* _Extract provided_
Jones hosted the BET Awards on June 25, 2017. This marked her hosting debut.

In 2018, Jones appeared in two advertisements for Amazon's Echo Spot.

In 2020, Jones hosted a Supermarket Sweep reboot. In 2021, she returned for season 2.

Jones was the host for the 2021 MTV Movie & TV Awards.

On July 24, 2026, Jones began hosting the HGTV series Roast My Rental.

==Influences==
Jones has cited as her comedic influences: Eddie Murphy, Richard Pryor, Carol Burnett, Lucille Ball, John Ritter, and Whoopi Goldberg.

==Personal life==
Jones is a fan of the soccer team Seattle Sounders FC. She is also an avid fan of RuPaul's Drag Race.

===Online harassment===
After the release of Ghostbusters in July 2016, Jones became the subject of racist and misogynistic attacks over Twitter. The social media platform responded by taking action against several users, resulting in the permanent banning of user and Breitbart editor Milo Yiannopoulos, who had described Jones as "barely literate".

[Data records]
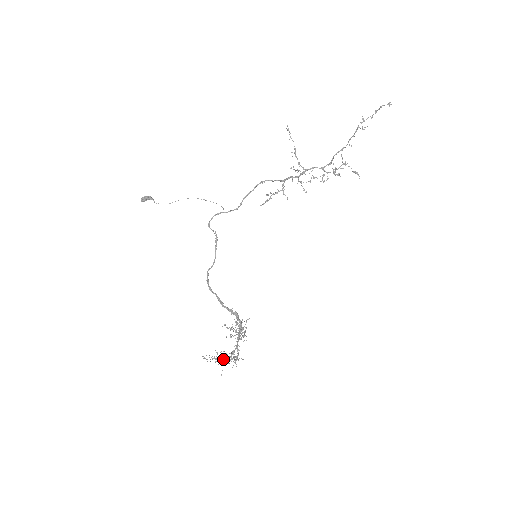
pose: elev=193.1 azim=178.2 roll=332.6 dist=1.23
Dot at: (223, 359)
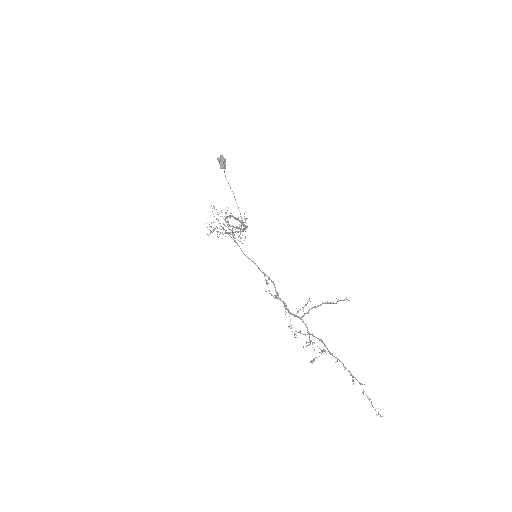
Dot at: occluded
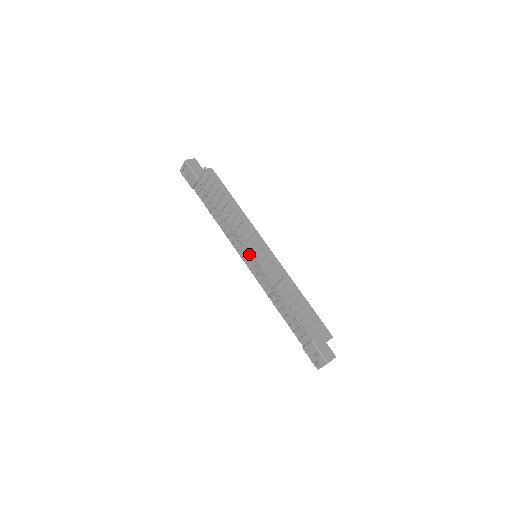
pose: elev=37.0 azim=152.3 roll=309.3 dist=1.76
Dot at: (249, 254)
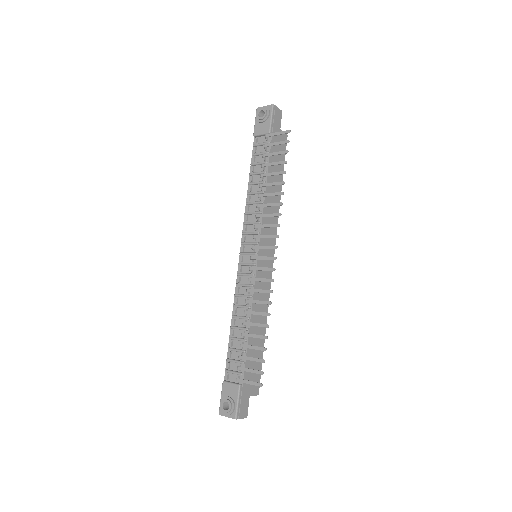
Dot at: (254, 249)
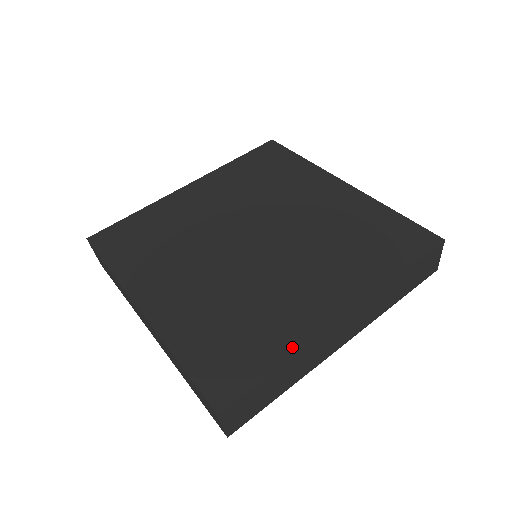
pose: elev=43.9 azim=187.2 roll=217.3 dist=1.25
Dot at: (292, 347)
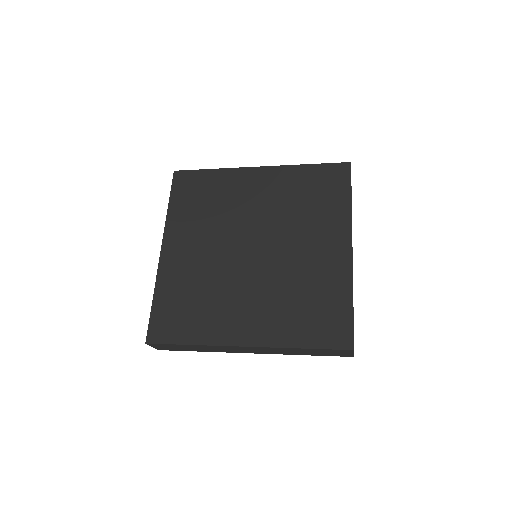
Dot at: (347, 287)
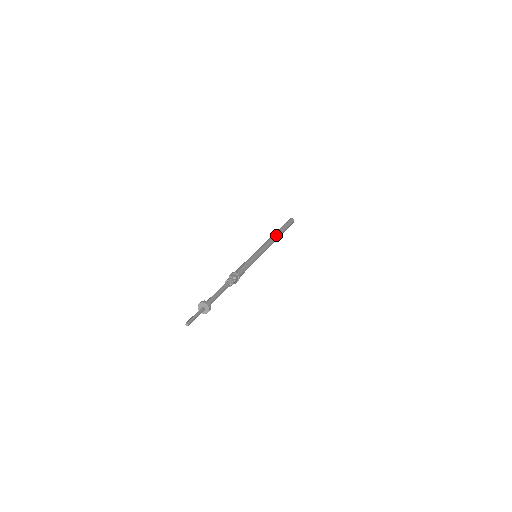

--

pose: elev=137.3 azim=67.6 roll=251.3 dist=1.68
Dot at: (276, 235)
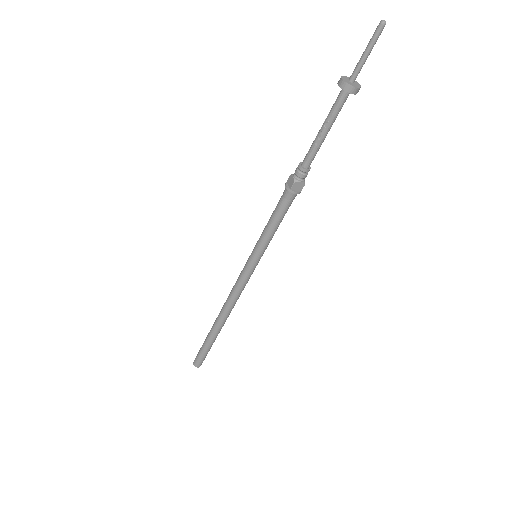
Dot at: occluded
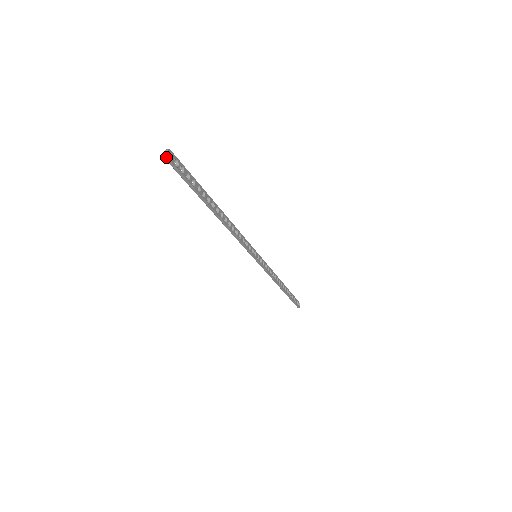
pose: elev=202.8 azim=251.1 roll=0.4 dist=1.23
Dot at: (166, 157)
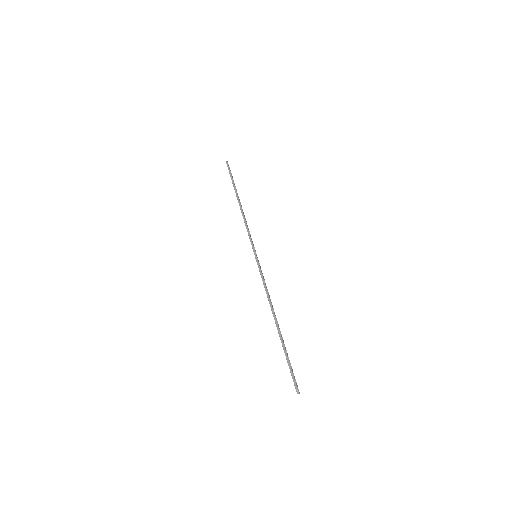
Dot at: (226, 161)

* _What is expected_
Transcribe the passage on Jones word for word, starting at "Jones hosted the" and ending at "and Whoopi Goldberg.". Nothing in the rows is needed here.

* _Result below_
Jones hosted the BET Awards on June 25, 2017. This marked her hosting debut.

In 2018, Jones appeared in two advertisements for Amazon's Echo Spot.

In 2020, Jones hosted a Supermarket Sweep reboot. In 2021, she returned for season 2.

Jones was the host for the 2021 MTV Movie & TV Awards.

On July 24, 2026, Jones began hosting the HGTV series Roast My Rental.

==Influences==
Jones has cited as her comedic influences: Eddie Murphy, Richard Pryor, Carol Burnett, Lucille Ball, John Ritter, and Whoopi Goldberg.